My gf calls me “Daddy”. Before we met, I’d never had a father/parental role in her life.

This all is a fantasy perpetuated by people who don’t like rich, older people getting sex with younger people. The above elements, if elements of a relationship they be, are possible by meeting a complete stranger on the street just as easily.

BTW, what is ‘financially dangerous’? One can already see the fantastical in this post.

Bolding mine. “Fact” doesn’t like being abused that way.

It’s enjoyable to be in relationships with younger women where you can play the role of teacher or advisor. It’s fun to have them look up to you and turn to you for advice, and it’s fun to show them things and watch them grow. Hugh Hefner and Mick Jagger are two guys I’ve heard or read talk about part of what they enjoy about dating young women is showing/teaching them things.

I remember Hefner being asked how he felt at one of Playboy’s anniversary parties where tons of Playmates from previous years and decades were in attendance. He sort of laughed and he said, “Like a very proud papa!”, and Hefner’s women certainly weren’t children or child substitutes. Jagger has talked about how he enjoys teaching his girlfriends about music and art, wine, etc., and opening their eyes to some of the finer aspects to life they hadn’t known about before.

I think this is what Woody Allen was talking about when he used the term ‘paternal’. He wasn’t speaking in a sexual sense or as a throwback to his alleged previous role as her father. He was talking about taking her under his wing and showing/teaching her things and opening her eyes to aspects of life she hadn’t known about before.

And being a guy who, although a liberal by most measures, doesn’t seem to be in tune with political correctness or understand why his relationship with Soon-Yi should be scandalous, he just blurted out a word that seemed descriptive to him without realizing what it would sound like.

Yep, the new Fisher-Price line is amazing!

When you are financially dependent on someone, you are in a precarious position if something changes. And if you haven’t had a say in things like “I’d like to get a degree” or “I’d like to take this opportunity at work.”

I’m not against large age differentials, but I do think large power differentials are troubling and healthy couples work toward decreasing those gaps.
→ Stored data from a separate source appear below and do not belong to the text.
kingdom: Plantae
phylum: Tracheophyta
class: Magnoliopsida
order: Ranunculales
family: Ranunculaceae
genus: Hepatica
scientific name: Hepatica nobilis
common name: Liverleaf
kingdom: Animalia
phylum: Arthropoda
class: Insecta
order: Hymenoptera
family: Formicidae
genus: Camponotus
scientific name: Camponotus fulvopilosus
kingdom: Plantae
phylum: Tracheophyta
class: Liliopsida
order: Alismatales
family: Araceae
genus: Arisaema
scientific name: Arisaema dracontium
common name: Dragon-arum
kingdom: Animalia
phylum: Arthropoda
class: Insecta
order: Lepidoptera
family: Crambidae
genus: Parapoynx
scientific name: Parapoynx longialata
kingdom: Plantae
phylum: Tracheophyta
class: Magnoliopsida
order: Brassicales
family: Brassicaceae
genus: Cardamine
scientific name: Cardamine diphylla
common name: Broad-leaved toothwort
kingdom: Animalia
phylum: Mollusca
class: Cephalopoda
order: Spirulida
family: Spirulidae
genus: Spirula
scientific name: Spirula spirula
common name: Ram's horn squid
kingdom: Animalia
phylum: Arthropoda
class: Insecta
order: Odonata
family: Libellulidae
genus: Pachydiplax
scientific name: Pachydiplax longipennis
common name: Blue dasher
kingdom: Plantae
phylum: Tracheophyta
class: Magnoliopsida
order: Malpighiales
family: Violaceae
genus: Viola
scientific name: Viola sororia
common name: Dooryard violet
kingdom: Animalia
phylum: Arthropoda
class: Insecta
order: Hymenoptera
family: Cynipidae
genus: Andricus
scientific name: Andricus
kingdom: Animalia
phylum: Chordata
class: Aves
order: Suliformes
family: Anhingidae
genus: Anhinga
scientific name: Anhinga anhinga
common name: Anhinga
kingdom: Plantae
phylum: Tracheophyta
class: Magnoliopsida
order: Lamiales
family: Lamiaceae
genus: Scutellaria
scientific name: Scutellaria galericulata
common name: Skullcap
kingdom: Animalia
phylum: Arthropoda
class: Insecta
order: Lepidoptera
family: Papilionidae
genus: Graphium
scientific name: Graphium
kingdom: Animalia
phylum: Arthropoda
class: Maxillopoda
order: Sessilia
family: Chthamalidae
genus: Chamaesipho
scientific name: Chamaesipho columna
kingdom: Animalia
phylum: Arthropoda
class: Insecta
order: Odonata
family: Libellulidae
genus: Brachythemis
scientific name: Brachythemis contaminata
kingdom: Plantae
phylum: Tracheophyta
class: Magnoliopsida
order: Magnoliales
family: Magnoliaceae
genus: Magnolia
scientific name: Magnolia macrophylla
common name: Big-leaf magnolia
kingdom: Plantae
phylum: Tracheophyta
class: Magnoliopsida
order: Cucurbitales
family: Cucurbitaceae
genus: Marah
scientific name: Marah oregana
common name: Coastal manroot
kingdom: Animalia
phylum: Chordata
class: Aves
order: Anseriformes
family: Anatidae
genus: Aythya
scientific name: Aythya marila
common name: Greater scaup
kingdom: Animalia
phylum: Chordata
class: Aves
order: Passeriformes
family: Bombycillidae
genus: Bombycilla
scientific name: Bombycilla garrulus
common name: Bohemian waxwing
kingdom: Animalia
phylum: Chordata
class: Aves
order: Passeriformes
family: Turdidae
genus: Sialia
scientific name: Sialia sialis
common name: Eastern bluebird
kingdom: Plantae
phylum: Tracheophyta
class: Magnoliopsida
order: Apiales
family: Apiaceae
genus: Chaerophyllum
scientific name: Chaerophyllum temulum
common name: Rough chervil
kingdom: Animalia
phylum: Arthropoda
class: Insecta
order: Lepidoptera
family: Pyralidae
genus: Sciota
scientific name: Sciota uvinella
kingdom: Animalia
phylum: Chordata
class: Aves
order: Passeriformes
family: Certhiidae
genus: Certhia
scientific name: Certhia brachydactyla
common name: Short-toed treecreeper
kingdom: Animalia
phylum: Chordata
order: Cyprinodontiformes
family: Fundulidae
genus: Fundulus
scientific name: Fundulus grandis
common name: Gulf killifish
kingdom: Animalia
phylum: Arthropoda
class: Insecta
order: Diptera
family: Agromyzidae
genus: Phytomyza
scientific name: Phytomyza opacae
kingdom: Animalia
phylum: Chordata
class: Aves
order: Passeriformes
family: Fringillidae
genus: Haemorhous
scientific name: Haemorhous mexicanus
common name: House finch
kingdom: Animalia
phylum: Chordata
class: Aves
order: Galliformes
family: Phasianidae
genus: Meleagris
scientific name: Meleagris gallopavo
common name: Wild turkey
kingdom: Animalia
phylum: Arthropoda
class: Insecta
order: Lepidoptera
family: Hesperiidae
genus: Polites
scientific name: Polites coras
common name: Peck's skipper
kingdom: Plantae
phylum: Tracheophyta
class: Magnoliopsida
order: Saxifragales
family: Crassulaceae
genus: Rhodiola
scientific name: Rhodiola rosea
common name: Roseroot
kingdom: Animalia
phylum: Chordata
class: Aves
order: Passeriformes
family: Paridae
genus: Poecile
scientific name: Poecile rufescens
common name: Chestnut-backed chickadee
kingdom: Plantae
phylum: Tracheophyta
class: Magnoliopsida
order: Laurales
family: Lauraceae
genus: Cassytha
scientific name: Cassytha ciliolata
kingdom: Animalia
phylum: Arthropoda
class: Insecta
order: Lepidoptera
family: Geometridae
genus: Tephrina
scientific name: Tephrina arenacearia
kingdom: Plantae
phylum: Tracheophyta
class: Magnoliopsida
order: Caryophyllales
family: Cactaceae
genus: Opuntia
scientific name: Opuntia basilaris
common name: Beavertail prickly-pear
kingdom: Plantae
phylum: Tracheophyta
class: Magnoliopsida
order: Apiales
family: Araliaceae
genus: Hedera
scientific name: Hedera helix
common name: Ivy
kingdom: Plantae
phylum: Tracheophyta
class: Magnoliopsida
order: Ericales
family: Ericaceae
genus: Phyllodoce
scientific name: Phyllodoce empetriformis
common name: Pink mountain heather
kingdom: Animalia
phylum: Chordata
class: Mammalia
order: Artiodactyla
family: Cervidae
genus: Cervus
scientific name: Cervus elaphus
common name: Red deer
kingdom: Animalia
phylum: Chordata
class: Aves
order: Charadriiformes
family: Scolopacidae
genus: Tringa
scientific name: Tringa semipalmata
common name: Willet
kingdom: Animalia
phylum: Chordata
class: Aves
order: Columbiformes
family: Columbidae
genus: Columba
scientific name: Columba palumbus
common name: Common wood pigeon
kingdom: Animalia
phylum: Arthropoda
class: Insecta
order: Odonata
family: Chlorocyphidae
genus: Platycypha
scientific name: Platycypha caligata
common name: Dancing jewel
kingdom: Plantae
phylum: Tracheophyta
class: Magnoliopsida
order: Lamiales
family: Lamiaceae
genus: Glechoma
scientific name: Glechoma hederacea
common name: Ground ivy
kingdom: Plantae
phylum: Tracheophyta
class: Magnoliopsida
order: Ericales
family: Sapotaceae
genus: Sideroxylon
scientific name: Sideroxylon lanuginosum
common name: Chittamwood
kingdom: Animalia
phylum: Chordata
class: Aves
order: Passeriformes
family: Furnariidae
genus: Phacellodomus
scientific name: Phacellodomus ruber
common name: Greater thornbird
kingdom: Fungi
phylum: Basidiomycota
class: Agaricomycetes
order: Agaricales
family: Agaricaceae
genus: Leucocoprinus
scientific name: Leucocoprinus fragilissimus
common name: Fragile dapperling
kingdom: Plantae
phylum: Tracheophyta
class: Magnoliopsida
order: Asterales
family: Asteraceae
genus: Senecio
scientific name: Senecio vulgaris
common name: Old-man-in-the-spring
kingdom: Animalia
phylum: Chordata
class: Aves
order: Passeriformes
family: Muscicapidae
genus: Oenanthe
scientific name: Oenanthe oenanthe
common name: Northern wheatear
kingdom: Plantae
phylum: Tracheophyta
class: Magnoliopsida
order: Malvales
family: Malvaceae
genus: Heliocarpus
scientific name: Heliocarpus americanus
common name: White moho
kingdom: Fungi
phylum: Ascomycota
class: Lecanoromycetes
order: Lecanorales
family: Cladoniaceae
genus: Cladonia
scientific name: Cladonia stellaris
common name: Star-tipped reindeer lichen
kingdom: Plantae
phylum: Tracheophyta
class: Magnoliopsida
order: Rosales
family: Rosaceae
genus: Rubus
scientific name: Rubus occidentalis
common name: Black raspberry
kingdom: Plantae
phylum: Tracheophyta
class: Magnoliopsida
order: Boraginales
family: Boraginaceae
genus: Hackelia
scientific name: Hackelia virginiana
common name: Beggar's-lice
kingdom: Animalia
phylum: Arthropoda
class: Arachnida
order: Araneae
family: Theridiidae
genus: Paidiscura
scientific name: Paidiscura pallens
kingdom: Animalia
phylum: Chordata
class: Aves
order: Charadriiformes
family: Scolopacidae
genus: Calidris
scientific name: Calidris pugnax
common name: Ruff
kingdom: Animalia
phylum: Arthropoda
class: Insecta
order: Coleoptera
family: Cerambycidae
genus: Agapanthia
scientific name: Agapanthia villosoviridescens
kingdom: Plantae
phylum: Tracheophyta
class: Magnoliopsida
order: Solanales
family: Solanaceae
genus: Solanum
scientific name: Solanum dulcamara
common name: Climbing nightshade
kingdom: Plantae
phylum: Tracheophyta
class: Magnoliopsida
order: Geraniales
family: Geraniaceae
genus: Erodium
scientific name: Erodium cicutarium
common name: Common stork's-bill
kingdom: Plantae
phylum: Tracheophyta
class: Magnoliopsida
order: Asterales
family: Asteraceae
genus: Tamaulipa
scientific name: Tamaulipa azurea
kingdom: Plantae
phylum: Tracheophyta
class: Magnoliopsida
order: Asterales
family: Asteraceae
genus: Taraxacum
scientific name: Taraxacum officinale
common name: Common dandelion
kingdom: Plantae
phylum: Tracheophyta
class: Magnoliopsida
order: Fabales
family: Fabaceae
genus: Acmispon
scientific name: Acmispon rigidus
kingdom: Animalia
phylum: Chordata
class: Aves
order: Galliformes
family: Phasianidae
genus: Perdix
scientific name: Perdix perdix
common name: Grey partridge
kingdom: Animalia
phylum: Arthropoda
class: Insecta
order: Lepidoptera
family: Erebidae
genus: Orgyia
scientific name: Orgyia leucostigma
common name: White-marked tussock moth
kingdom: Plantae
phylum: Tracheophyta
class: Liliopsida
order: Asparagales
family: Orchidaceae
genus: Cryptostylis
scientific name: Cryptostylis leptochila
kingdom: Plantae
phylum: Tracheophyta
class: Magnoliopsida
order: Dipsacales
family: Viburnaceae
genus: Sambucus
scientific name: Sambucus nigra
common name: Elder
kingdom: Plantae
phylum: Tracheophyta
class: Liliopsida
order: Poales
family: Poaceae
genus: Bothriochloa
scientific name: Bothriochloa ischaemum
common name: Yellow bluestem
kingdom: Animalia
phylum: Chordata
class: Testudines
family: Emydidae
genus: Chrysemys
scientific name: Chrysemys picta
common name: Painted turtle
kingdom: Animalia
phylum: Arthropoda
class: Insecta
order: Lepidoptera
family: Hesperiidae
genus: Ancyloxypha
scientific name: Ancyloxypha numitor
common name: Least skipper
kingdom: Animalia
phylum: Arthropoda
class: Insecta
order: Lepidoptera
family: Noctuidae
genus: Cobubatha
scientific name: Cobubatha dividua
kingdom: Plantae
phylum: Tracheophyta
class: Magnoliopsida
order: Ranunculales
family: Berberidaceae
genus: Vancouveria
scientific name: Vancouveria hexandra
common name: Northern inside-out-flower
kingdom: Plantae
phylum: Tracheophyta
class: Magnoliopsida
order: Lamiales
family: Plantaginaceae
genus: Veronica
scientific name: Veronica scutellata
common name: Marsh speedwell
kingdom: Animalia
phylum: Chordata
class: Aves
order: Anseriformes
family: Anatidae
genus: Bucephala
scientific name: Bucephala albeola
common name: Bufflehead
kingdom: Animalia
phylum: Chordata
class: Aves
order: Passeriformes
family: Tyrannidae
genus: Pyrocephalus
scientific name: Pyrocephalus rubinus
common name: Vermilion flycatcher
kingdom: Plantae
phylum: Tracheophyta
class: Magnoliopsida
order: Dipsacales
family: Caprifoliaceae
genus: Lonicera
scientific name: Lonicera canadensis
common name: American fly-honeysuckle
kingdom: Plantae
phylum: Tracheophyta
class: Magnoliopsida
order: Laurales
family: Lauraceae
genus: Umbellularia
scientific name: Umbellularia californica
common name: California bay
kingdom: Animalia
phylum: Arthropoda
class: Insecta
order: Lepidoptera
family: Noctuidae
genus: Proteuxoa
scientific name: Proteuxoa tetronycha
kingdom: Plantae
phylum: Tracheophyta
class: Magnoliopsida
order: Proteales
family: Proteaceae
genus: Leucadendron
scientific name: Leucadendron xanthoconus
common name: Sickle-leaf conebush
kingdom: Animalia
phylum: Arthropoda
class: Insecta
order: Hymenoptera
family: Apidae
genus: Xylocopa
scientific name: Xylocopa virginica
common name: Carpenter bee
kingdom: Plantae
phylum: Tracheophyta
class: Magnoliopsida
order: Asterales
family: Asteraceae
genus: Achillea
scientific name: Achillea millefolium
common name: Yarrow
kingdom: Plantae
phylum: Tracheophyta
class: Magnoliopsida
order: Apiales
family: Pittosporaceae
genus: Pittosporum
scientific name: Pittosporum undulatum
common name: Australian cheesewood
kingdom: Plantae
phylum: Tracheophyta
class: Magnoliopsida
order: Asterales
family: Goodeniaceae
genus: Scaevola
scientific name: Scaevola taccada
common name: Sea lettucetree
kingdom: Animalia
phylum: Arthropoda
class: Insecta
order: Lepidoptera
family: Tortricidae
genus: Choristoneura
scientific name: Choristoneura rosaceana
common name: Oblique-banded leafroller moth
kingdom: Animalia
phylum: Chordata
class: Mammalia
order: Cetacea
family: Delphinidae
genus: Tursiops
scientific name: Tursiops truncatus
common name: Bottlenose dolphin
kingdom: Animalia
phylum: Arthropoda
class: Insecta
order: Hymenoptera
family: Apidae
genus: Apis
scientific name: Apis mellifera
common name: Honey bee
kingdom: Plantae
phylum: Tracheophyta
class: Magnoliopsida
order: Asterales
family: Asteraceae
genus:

Sorry, mangled that last post, but you know what I mean.

I read this book. There is no corroboration for Jacobs’s accusations. He states that Bernstein is homosexual (he was not) and Dylan was an invalid recouping from his motorcycle accident (which he wasn’t). Farrow made no mention of this claim in her book What Falls Away.

Jacobs was fired by Sinatra, supposedly for going out dancing with Mia. He wrote his memoir after Sinatra died. And his past was hardly squeaky clean

Why exactly are you assuming that your partner having a paternal role means you aren’t working, aren’t getting a degree, are financially dependant or don’t have a say in your own life? :confused:
You seem to have an extremely caricatural view in mind. You might be the main breadwinner and still seeking a paternal role in your partner. Both are essentially unrelated.

Ew.
FWIW, Mia Farrow may have been a bitch. But Woody wasn’t exactly Mister Rogers. If anything, they deserved each other.

Being financially dependent, especially on a romantic partner.

Re Bernstein I though it was pretty much accepted fact at this point that he was bisexual. Even his wiki references this at several points

I have to agree. Look at this pic. He is the spitting image of Sinatra.